ライオットについていくと、会議室に通された。そこには話に聞いていた通り耳の長いエルフ達がいた。
「この度はよくお越しくださいました。サンタリア王国のオリハルコン冒険者チーム『流れ星』そして『白銀』の皆様」
腰を折ったのは若いエルフの青年だった。その声は鈴がなるように綺麗だった。
「私は魔帝ラッカの一人息子、アデル・レクシオンです」
自己紹介したので俺は会釈して同じように「『白銀』のリーダーやってます、ハンス・ハイルナーです」と自己紹介をしておいた。しかし、王子アデルは女と言われても通じるくらい美少年だった。きっとモテるに違いない。いや、王子だからモテるに決まっているか。
「では、改めて作戦会議を始める」
ライオットが口火を切り、魔帝討伐に向けての話し合いが行われる。作戦内容は至極簡単。ライオットは既にラッカの居場所に検討をつけている。そこを集中砲火すれば良いとのことだが、懸念材料があった。
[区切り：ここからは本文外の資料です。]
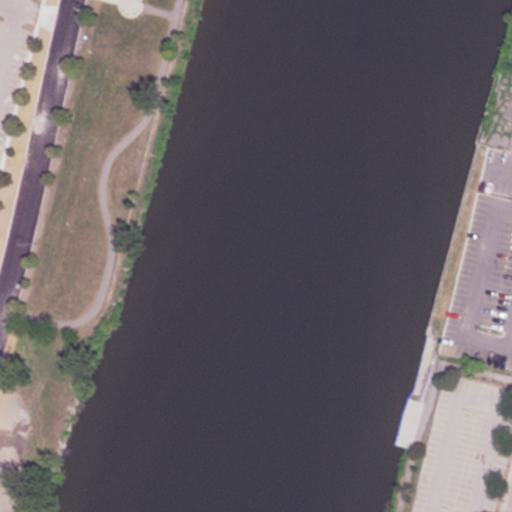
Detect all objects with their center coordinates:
road: (17, 5)
road: (50, 14)
road: (10, 42)
parking lot: (13, 56)
road: (35, 123)
parking lot: (485, 252)
road: (496, 255)
river: (296, 256)
road: (494, 279)
road: (473, 401)
road: (430, 402)
park: (429, 419)
parking lot: (465, 446)
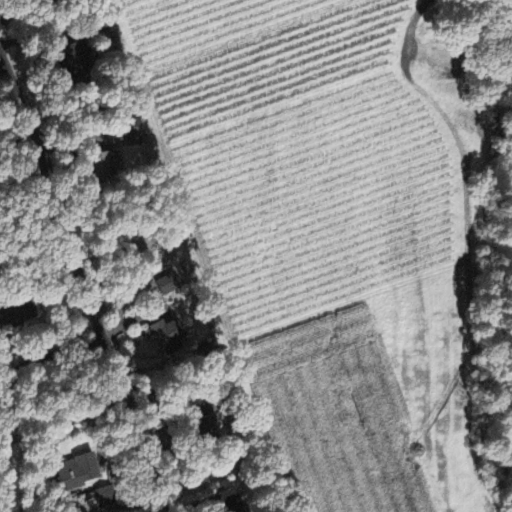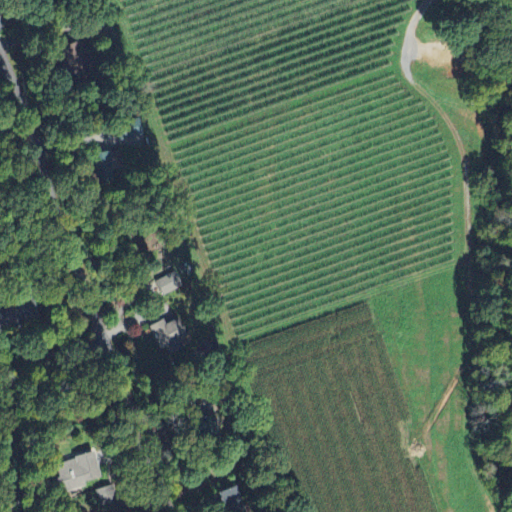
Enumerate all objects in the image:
building: (124, 129)
building: (99, 162)
road: (36, 255)
road: (84, 280)
building: (164, 334)
road: (6, 392)
building: (75, 471)
road: (3, 507)
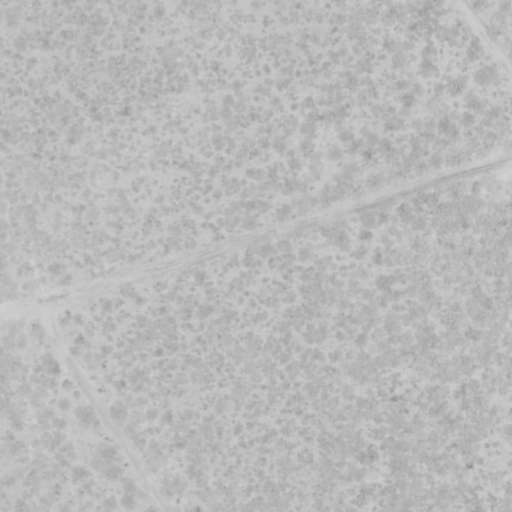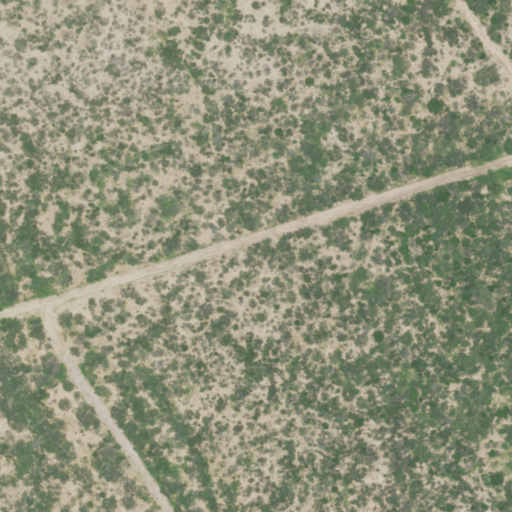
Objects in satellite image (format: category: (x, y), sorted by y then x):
road: (257, 242)
road: (217, 397)
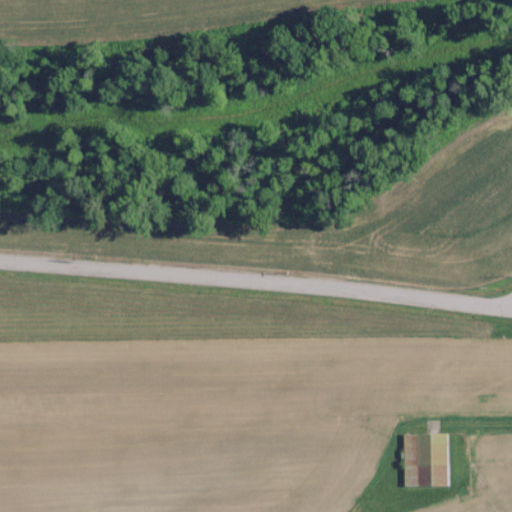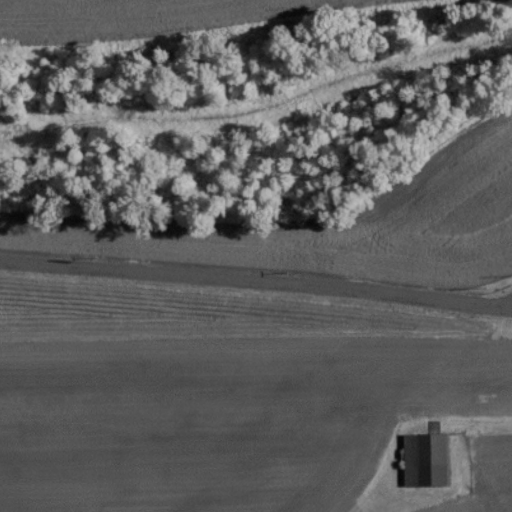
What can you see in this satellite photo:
road: (256, 278)
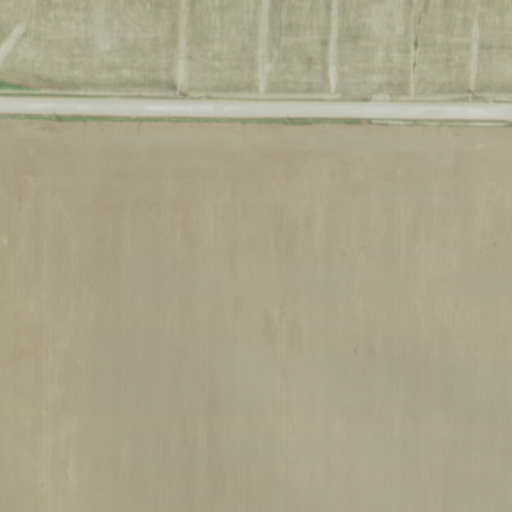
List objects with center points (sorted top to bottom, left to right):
road: (255, 106)
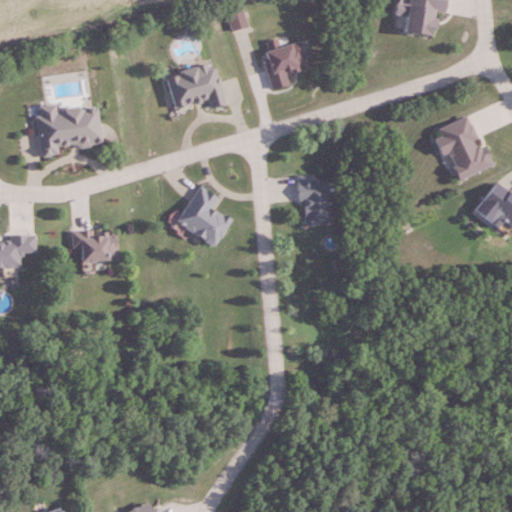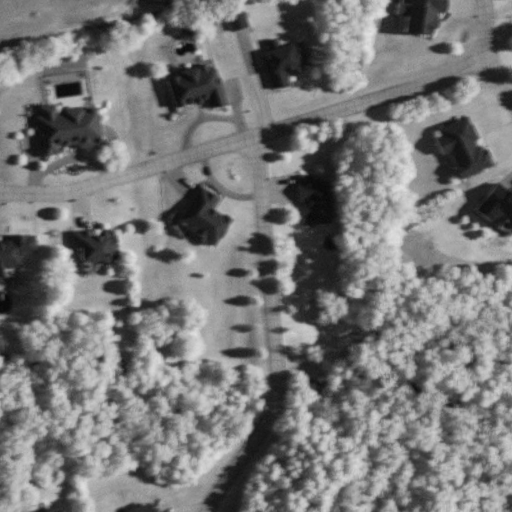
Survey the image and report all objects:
building: (420, 16)
building: (236, 20)
building: (282, 63)
road: (497, 79)
building: (196, 87)
building: (64, 128)
road: (271, 130)
building: (461, 149)
building: (312, 201)
building: (496, 206)
building: (201, 217)
building: (93, 244)
building: (14, 249)
road: (271, 333)
building: (143, 508)
building: (52, 509)
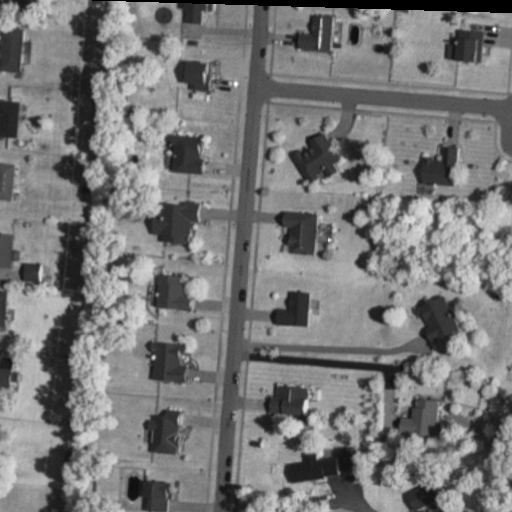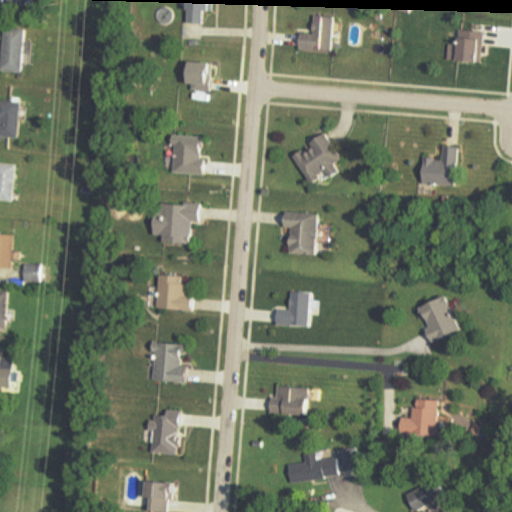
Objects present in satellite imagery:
building: (24, 2)
building: (203, 9)
building: (325, 34)
building: (467, 46)
building: (205, 75)
road: (386, 100)
building: (14, 123)
building: (194, 153)
building: (324, 159)
building: (440, 167)
building: (10, 181)
building: (308, 231)
building: (9, 249)
road: (243, 255)
building: (37, 272)
building: (6, 307)
building: (303, 310)
building: (438, 318)
road: (327, 348)
road: (313, 361)
building: (177, 363)
building: (9, 371)
building: (295, 400)
building: (423, 416)
building: (173, 432)
building: (325, 464)
building: (166, 495)
building: (423, 499)
road: (360, 501)
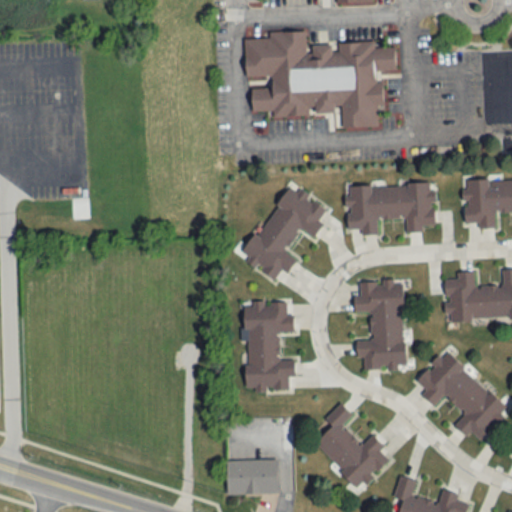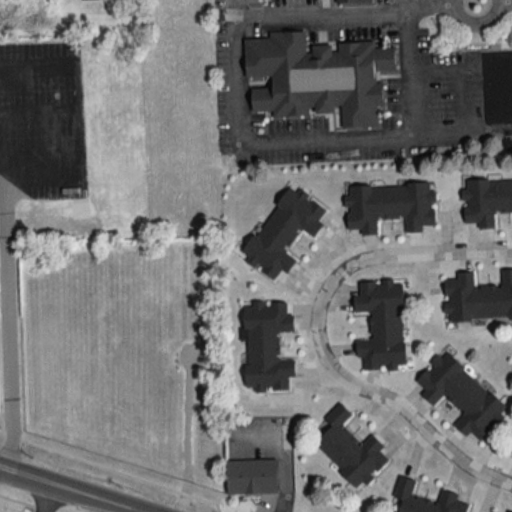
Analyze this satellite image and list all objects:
building: (351, 0)
building: (352, 2)
road: (327, 9)
road: (476, 18)
building: (316, 77)
building: (317, 77)
road: (63, 121)
road: (462, 130)
road: (262, 138)
building: (485, 201)
building: (390, 206)
building: (283, 231)
road: (417, 249)
building: (478, 298)
road: (8, 319)
building: (382, 324)
building: (266, 346)
building: (462, 394)
road: (381, 396)
building: (350, 449)
road: (114, 468)
building: (251, 476)
road: (77, 488)
road: (48, 497)
building: (426, 500)
road: (30, 502)
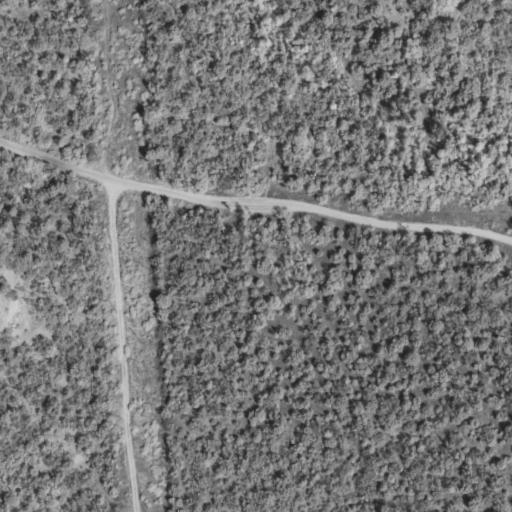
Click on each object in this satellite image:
road: (310, 224)
road: (114, 300)
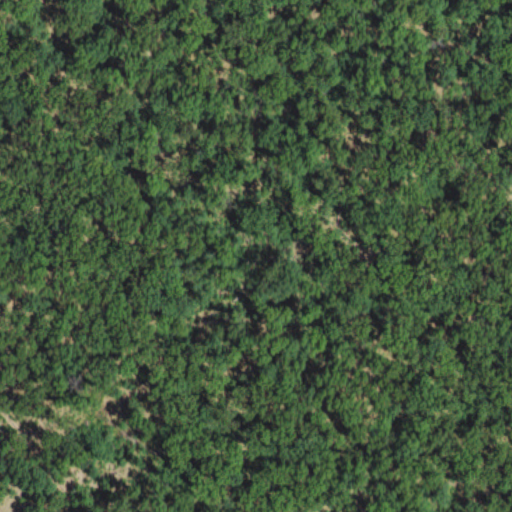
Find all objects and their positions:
road: (38, 463)
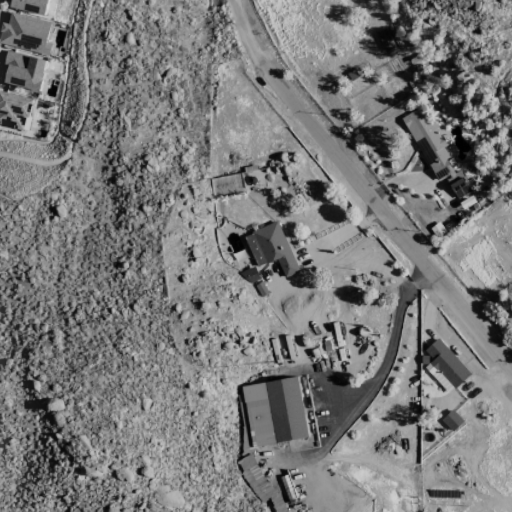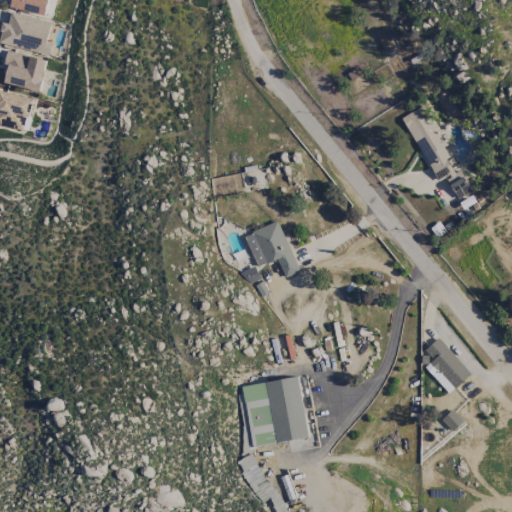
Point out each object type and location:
building: (29, 5)
building: (26, 33)
building: (23, 70)
building: (15, 110)
building: (433, 148)
road: (365, 189)
road: (341, 234)
building: (271, 247)
building: (270, 248)
road: (390, 343)
building: (446, 363)
building: (445, 365)
building: (280, 406)
building: (286, 409)
building: (264, 434)
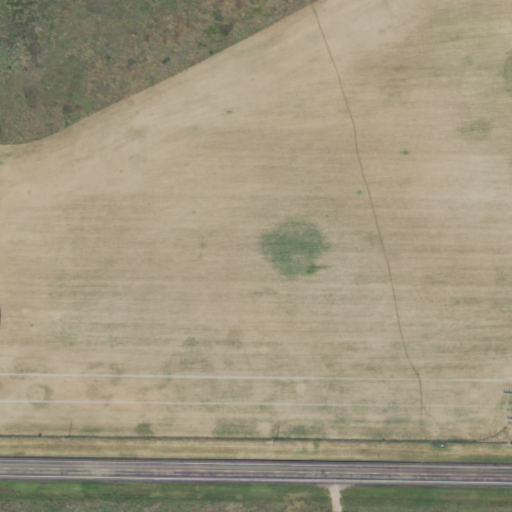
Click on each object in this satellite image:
road: (256, 472)
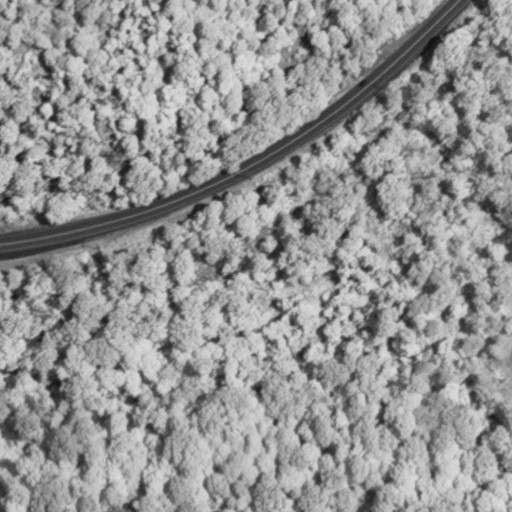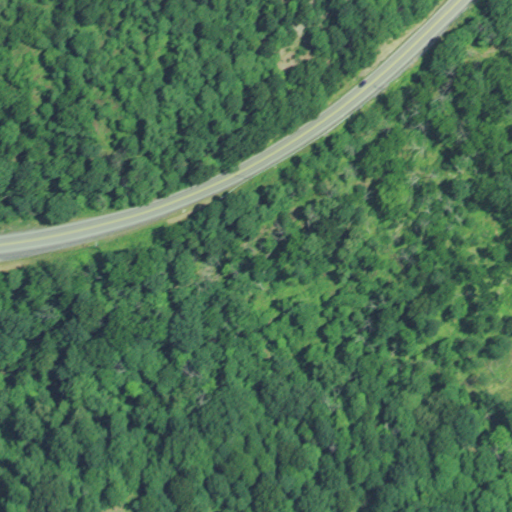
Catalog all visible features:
road: (248, 161)
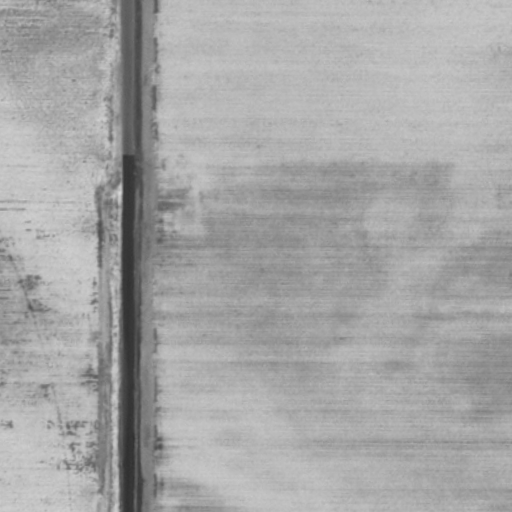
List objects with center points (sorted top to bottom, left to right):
road: (130, 256)
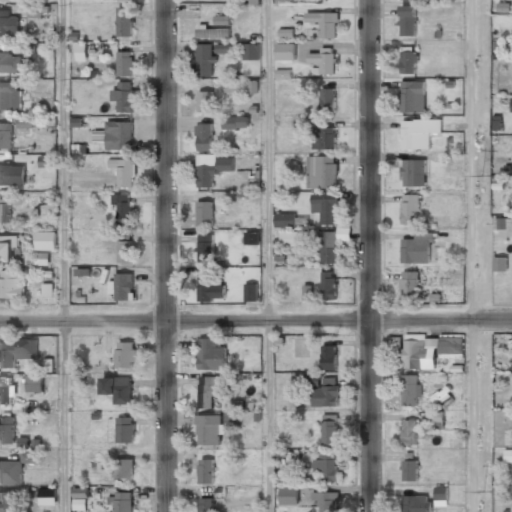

「魔族がいるかもしれない。その強さは計り知れない。よって、この作戦に参加するものは少数精鋭。私と『白銀』『流れ星』、そして聖国を代表するオリハルコンチームである『サザンクロス』で討伐に向かう。異はあるか?」
ライオットの案に皆頷いたが、一人だけ首を振った。
「私も行きます!」
「ダメです王子。王子様こそ魔帝亡き後の国王なのですから!」
宰相のような男がそう言うと、王子アデルは腑に落ちないみたいだった。やはり自身の父が魔族についたこと、思うことがあるのだろう。
「うむ。そなたが行かねばならない理由はあるのか?」
ライオットが王子アデルに詰め寄る。アデルは強い眼差しで答えた。
「はい。私は次期魔帝として、父の意志を継がなくてはなりません。何故魔族、魔王軍に寝返ったのか、その理由を知る必要があります!」
ライオットはアデル王子の瞳を見つめて、諦めるかのようにため息をついた。
「まぁよい。私と『白銀』と一緒に行動するなら同行を許可する。その代わり、死んでも責めないでほしいな」
「はい。ここにいる聖国の忠臣に告げる。私が死んだとしてもライオット、及び冒険者たちに罪はないと知れ!」
王子の主張に反論を持つものもいた。だが、王子の決意に満ちた表情に気圧されて、反論を述べる者はいなかった。
「では、向かうか。流石の私もこの人数を一度に転移させるのは骨が折れる。先ずは私と転移魔法の使えるハンスでザトナ山まで向かう」
ライオットはそう言うと転移魔法を唱えた。すると景色は会議室から木々に包まれた闇夜の森へと移った。
魔帝ラッカ・レクシオンがいるのは、魔の山と呼ばれることまある世界で二番目に高い山ザトナ山。ライオットと二人きりになったところでライオットが話し始めた。
「一つ、お前にだけは話しておく。少なくとも私の知る魔帝は人類のことを最優先とする男だった。魔王軍に裏返るなどあり得ない」
「ですが、実際には……」
「そうだ。私もスパイ活動など何か理由があると思っていた。だが、やつはついぞ理由を明かさなかった。それ故に私はやつが人類を裏切ったと判断したのだ」
「はぁ……。なら、殺すのは良くないのですか?」
「うむ。私は必要ならばあの男を殺すつもりでいる。だが、できれば他の方法も模索したい。このことを心のなかに留めておいてくれないか?」
「分かりました」
何故魔帝は人類を裏切ったのか。その理由は知らない。だが、これからの戦いは生半可な気持ちで挑むと死ぬかもしれない。俺は深呼吸を一つし、夜空に浮かぶ真ん丸の月を眺めるのだった。